Given that these roles describe our different connections with social networks, it is important to consider the people that a person with a chronic illness may have around them in their life. What sorts of relationships do they have with the people that are around them? The presence of people who can provide support to someone with a chronic illness is another factor that influences the lived experience of someone’s life (Swallow & Jacoby, 2001). It is important to consider what support and care is available to people with a chronic illness, but also to consider what is expected of them.


Carers of people with a chronic illness may need support as well. These people bring valuable knowledge and expertise into the lives of people with chronic illnesses, but it is often the psychosocial needs of the carer that come to the fore in allowing the ill person to be adequately cared for. It is important to recognise the needs of carers as well as the needs of the patient (Miller & Timson, 2004; Öhman & Söderberg, 2004).



DIVERSITY


The concept of diversity is useful when thinking about and caring for people with a chronic illness. The idea simply recognises that people are different from one another and have unique needs. People have different ages, genders, religions and cultural backgrounds. Acknowledging diversity means acknowledging the unique features that influence the lived experience of a person. It is useful to acknowledge the differences and to be aware that the healthcare systems that we work within often do not cater for these unique differences between individuals (Drew, 2008).


One of the clearest examples of recognising diversity comes with differences in culture.
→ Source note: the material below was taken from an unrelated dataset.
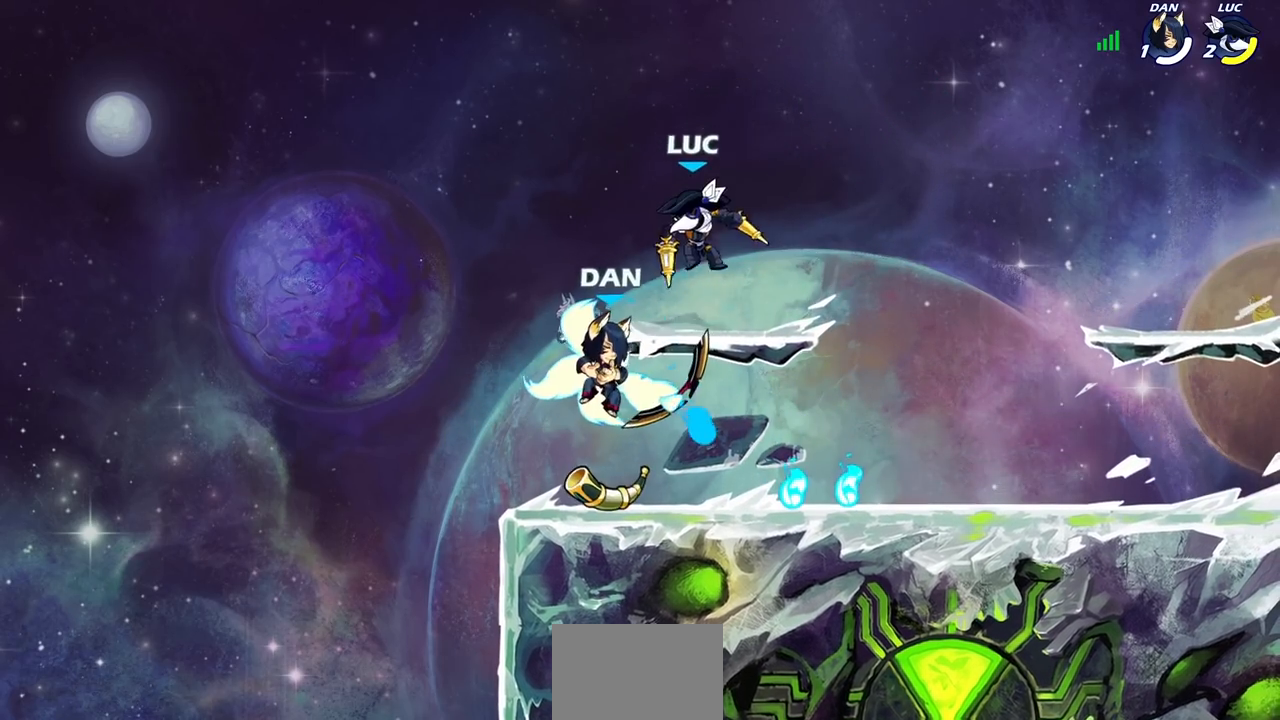
{"buttons": ["SQUARE"], "left_stick": "center", "right_stick": "center", "events": [[17, "left_stick", "down-left"], [300, "SQUARE", "down"], [317, "left_stick", "center"], [383, "SQUARE", "up"], [483, "SQUARE", "down"]]}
Culturally competent care involves an awareness of and sensitivity to the differences among people. It involves seeing people not as disadvantaged, but recognising different perspectives and values that may not necessarily be supported in mainstream healthcare systems. Mainstream healthcare systems are based on Western scientific and philosophical ways of thinking, which may not necessarily be reflected in the beliefs and values of other ethnic groups living within the community (Saha et al, 2003).


Developing a culturally competent approach means, firstly, developing an understanding of our own beliefs and values; secondly, recognising and accepting the beliefs and practices of people from other cultures and, finally, exploring the differences, looking for ways that will enhance access to and provision of healthcare and minimise barriers (Drew, 2008; Stein-Parbury, 2005). It is important for nurses to be aware of their own culture and how this may influence what they expect of their patients, as well as of themselves as nurses.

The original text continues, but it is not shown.